(Images with localized body landmarks)
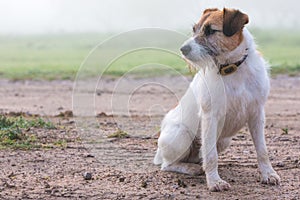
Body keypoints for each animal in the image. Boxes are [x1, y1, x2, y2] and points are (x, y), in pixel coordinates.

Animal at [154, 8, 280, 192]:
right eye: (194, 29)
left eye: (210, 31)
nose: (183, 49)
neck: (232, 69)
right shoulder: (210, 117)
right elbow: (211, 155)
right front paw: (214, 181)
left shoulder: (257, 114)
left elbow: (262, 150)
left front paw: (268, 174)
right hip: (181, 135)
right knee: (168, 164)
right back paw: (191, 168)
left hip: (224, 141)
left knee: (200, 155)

* [REQUIRED WORK] Transcribe exactly the lines from the one containing "right hip: (181, 135)" through the end of the records, both included, and nothing else.

* [TASK RESPONSE]
right hip: (181, 135)
right knee: (168, 164)
right back paw: (191, 168)
left hip: (224, 141)
left knee: (200, 155)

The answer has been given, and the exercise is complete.